Settled in life and wish to keep this lifestyle all throughout? Starting out in life and wishing some coverage of the various risks you are sure to take? Whole life insurance policy is one of the options available.
We live in a fast-moving world. We are so busy with our day-to-day happenings that we seldom find time to give to ourselves. Most of our time in life is spent in creating a safe and secure future for ourselves and our family. It is ironic that we seldom find time to secure our family’s future, in case we are caught in some fatal calamity.
Life insurance takes care of our family’s future in the wake of any untoward incidence. There are many types of such policies today. One of the most commonly bought policies is the whole life insurance policy.
It is a policy that generally pays a lump sum in the event of the death of the insured to his/her dependents. In some cases, the earlier diagnosis of a critical illness also results in the said payment. The only requirement is that the policy is kept in force with the required payments being made in time. This policy is sometimes called straight life insurance policy or permanent life policies.
These like every other policy depend wholly on the premiums. There are different ways in which the insured can pay the same. Some policies have a single premium or a fixed periodic premium, or sometimes, it can be paying a lump sum amount in a flexible period.
Apart from covering the risk of life, these policies are also sane and safe investments. If the insured decides to cancel the policy midway, he will be paid in full, whatever premiums he has paid till that day. Thus, this insurance type is indeed a way of making some tax free savings.
Reasons to Consider This Option
Whole life policies are different from those of term insurance. The latter is for a set time, and the insured is paid a lump sum amount after the end of the term of the policy or if he expires during this term. Depending on the type of policy, he may get certain bonuses.
However, under the former policy, either the dependents get a lump sum amount in the case of death of the person who is insured, or at the diagnosis of a critical disease. This system is actually more preferable, because a set amount of money is guaranteed even after the death of that person.
The insured cannot claim in the case of death after the term of the life insurance policy, nor can the policy be encashed. Simply put, such a policy covers the risk of death only till a set period of time. The whole policy, on the other hand, covers the same at any given time.
One should do careful research regarding the various policies and their features, benefits, and returns. One should also think about his or her financial capabilities before opting for any higher-end policy. One buys it for coverage of risk at an economical and affordable rate. If you have to work harder or more to cover such a policy, you have lost it.
One can find out about the various policies, either online or by calling up the company itself. Although the insurance is a non-tangible commodity, it is extremely necessary, and it is never too early or too late to opt for an affordable policy.

--- --- ---

# Prompt A:
List every way of paying the premium that the whole life insurance text names.
# Prompt B:
From the whole life insurance text, extract the passage that begins at the words "These like every" and ends after the words "get certain bonuses.".
The records have no connection to the whole life insurance text.

--- --- ---

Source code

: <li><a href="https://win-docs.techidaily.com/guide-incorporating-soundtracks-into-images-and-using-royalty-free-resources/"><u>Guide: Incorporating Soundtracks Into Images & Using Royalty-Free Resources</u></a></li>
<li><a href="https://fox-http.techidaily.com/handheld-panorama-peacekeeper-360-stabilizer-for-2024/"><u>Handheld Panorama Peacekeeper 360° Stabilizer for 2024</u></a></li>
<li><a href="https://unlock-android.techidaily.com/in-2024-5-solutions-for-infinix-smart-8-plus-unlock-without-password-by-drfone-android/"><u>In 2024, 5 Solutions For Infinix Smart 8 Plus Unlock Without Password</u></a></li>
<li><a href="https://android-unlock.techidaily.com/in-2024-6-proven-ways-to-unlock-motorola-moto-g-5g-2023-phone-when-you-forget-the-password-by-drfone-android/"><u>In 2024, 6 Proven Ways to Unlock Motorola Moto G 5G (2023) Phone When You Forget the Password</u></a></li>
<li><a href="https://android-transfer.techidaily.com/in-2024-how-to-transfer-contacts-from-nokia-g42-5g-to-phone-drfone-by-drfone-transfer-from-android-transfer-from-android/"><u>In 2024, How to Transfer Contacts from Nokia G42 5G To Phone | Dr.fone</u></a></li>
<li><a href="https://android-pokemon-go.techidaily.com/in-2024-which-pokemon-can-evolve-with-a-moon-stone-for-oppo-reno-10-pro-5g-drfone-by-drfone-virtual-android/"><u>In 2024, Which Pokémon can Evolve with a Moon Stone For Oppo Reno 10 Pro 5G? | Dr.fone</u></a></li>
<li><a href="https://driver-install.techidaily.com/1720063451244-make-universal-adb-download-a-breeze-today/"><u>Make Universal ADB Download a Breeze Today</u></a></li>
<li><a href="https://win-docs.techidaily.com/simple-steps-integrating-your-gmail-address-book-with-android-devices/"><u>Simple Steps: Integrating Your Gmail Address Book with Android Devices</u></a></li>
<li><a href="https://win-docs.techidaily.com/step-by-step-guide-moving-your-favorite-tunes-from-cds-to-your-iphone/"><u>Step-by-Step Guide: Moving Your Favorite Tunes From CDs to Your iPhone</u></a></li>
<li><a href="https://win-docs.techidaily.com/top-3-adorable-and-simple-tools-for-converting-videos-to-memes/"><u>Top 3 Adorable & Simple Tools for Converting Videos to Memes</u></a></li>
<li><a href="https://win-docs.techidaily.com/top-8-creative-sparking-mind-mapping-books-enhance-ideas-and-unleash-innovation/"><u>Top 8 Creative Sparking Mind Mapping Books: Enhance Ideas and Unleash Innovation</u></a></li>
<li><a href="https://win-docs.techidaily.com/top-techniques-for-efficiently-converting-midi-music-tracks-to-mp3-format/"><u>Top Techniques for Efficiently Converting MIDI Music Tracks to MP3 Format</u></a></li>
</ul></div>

--- --- ---

# Solution A:
- A single premium
- A fixed periodic premium
- Paying a lump sum amount in a flexible period

# Solution B:
These like every other policy depend wholly on the premiums. There are different ways in which the insured can pay the same. Some policies have a single premium or a fixed periodic premium, or sometimes, it can be paying a lump sum amount in a flexible period.
Apart from covering the risk of life, these policies are also sane and safe investments. If the insured decides to cancel the policy midway, he will be paid in full, whatever premiums he has paid till that day. Thus, this insurance type is indeed a way of making some tax free savings.
Reasons to Consider This Option
Whole life policies are different from those of term insurance. The latter is for a set time, and the insured is paid a lump sum amount after the end of the term of the policy or if he expires during this term. Depending on the type of policy, he may get certain bonuses.